Uranium Energy UEC has soared 113.6% in the past three months, far outpacing the Mining – Miscellaneous industry’s 5.2% growth,  the Zacks Basic Materials sector’s 3.5% gain and the S&P 500’s 5.9% climb.

Zacks Investment Research
Zacks Investment Research


Image Source: Zacks Investment Research

The stock has outperformed peers like Centrus Energy LEU and Cameco CCJ but trailed Energy Fuels UUUU, as shown in the chart below.

Zacks Investment Research
Zacks Investment Research

Image Source: Zacks Investment Research

While the stock’s rally has drawn attention, investors should take a closer look at the underlying fundamentals, growth drivers and valuation before jumping in.

The company reported fiscal 2025 revenues of $66.84 million, a substantial increase from $0.2 million in the prior fiscal year. However, this jump reflected UEC’s decision not to sell any of its purchased uranium inventory in fiscal 2024, rather than an operational or price impact. In fiscal 2024, UEC’s revenues reflected toll processing services, which have been discontinued.

During fiscal 2025, Uranium Energy sold 810,000 pounds of uranium at an average price of around $82.50 per pound, primarily in the first half.     
UEC reported gross profit of $24.5 million in fiscal 2025 compared with $0.04 million in fiscal 2024. Operating costs surged 104% to $66 million in fiscal 2025.

This was driven by higher development spending on the Burke Hollow Project and the Christensen Ranch Mine. Production readiness expenditures related to the Christensen Ranch Mine, Irigaray Plant and Palangana Mine added to its cost burdens. General and administrative expenses were also higher, due to an increase in salaries, wages and management fees due to personnel hires and adjustments for inflation.

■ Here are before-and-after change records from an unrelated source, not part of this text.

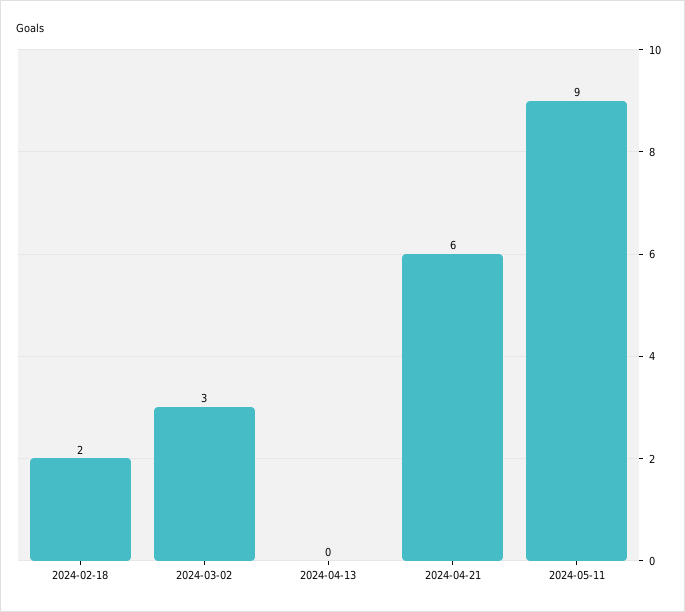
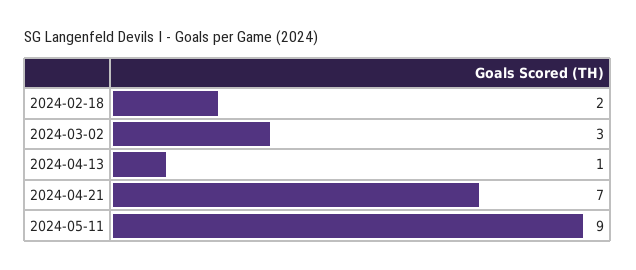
  {
    "2024-02-18": 2,
    "2024-03-02": 3,
-   "2024-04-13": 0,
+   "2024-04-13": 1,
-   "2024-04-21": 6,
+   "2024-04-21": 7,
    "2024-05-11": 9
  }

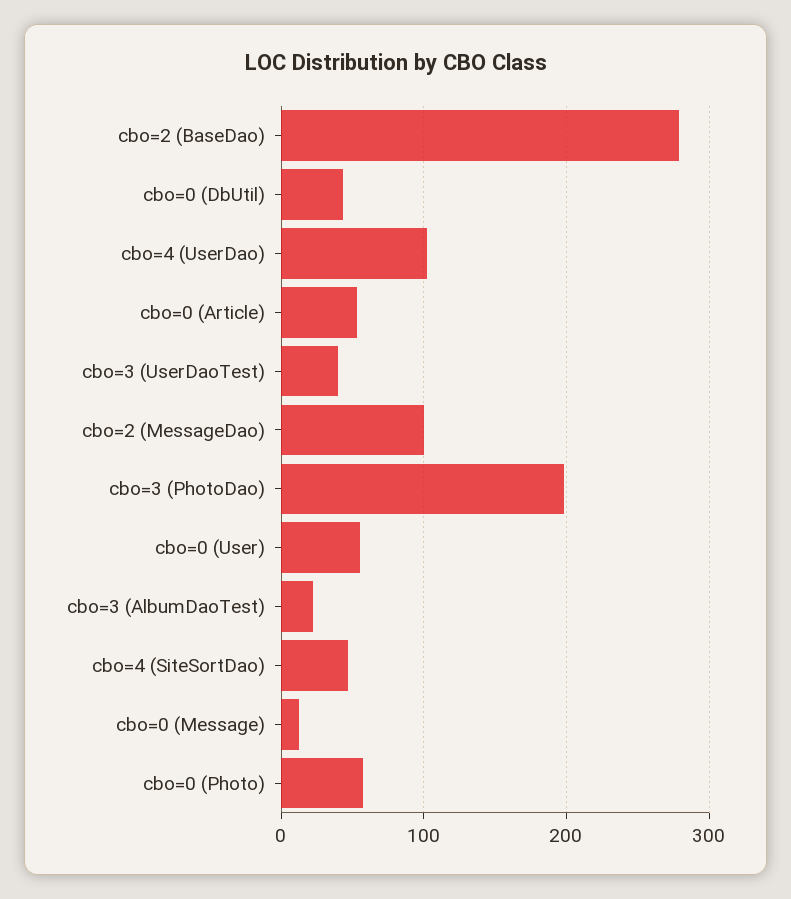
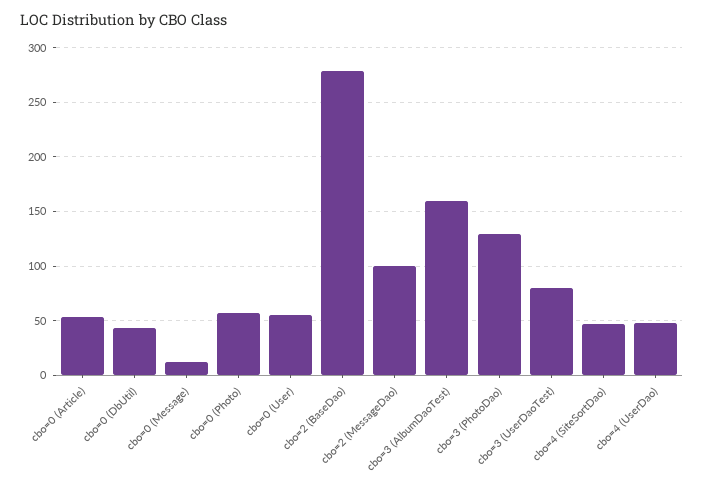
  {
    "cbo=2 (BaseDao)": 280,
    "cbo=0 (DbUtil)": 40,
-   "cbo=4 (UserDao)": 100,
+   "cbo=4 (UserDao)": 50,
    "cbo=0 (Article)": 50,
-   "cbo=3 (UserDaoTest)": 40,
+   "cbo=3 (UserDaoTest)": 80,
    "cbo=2 (MessageDao)": 100,
-   "cbo=3 (PhotoDao)": 200,
+   "cbo=3 (PhotoDao)": 130,
    "cbo=0 (User)": 60,
-   "cbo=3 (AlbumDaoTest)": 20,
+   "cbo=3 (AlbumDaoTest)": 160,
    "cbo=4 (SiteSortDao)": 50,
    "cbo=0 (Message)": 10,
    "cbo=0 (Photo)": 60
  }

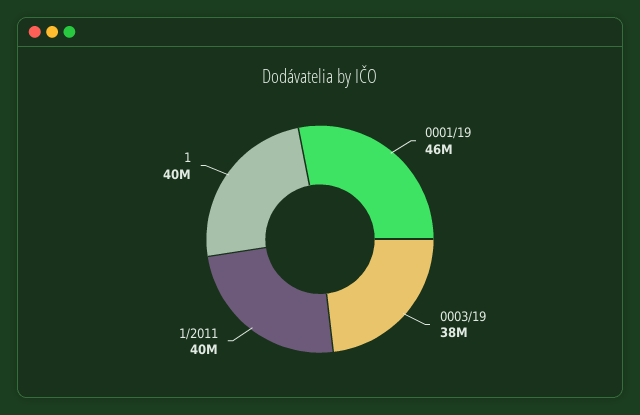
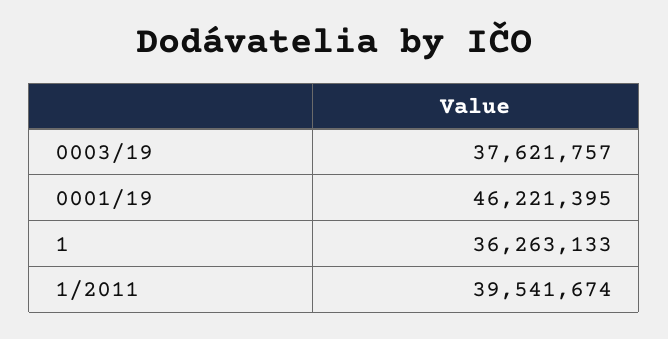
  {
    "0001/19": 46221395,
    "0003/19": 37621757,
    "1/2011": 39541674,
-   "1": 40000000
+   "1": 36263133
  }

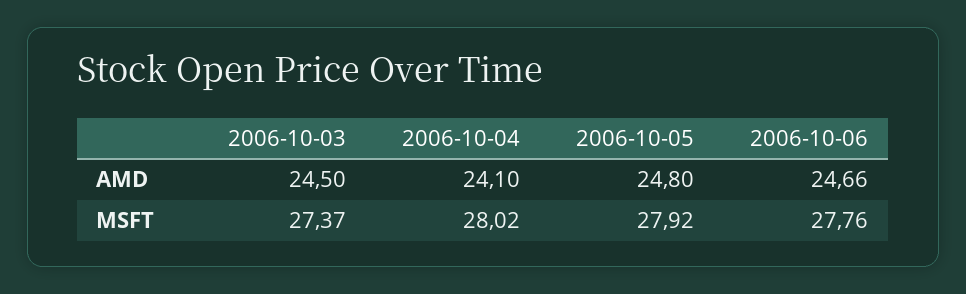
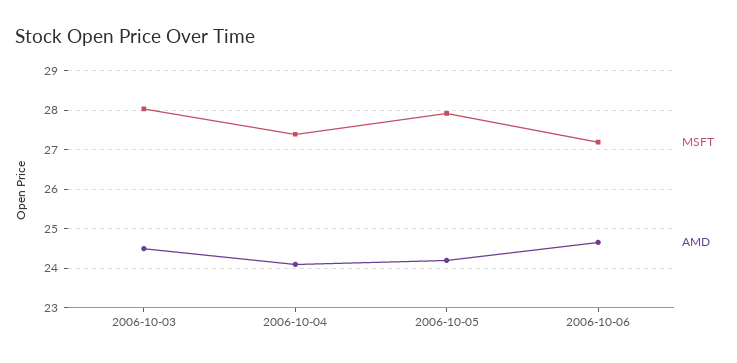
  {
    "AMD": {
      "2006-10-03": 24.5,
      "2006-10-04": 24.1,
-     "2006-10-05": 24.8,
+     "2006-10-05": 24.2,
      "2006-10-06": 24.66
    },
    "MSFT": {
-     "2006-10-03": 27.37,
+     "2006-10-03": 28,
-     "2006-10-04": 28.02,
+     "2006-10-04": 27.4,
      "2006-10-05": 27.92,
-     "2006-10-06": 27.76
+     "2006-10-06": 27.2
    }
  }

Overall, the higher operating expenses led to a 20-cent per share loss for the company in fiscal 2025, wider than the loss of seven cents per share for fiscal 2024. Adjusted loss in fiscal 2025 was 17 cents compared with the loss of eight cents per share in the last fiscal.

Uranium prices have been under pressure earlier this year due to oversupply and uncertain demand. Uranium prices had recently surged to around $83.5 per pound, fueled by growing expectations of expanded nuclear power capacity, fresh purchases by physical uranium funds and policy initiatives. Additionally, supply constraints stemming from Cameco’s lowered 2025 guidance and Kazatomprom’s 10% output reduction have supported prices.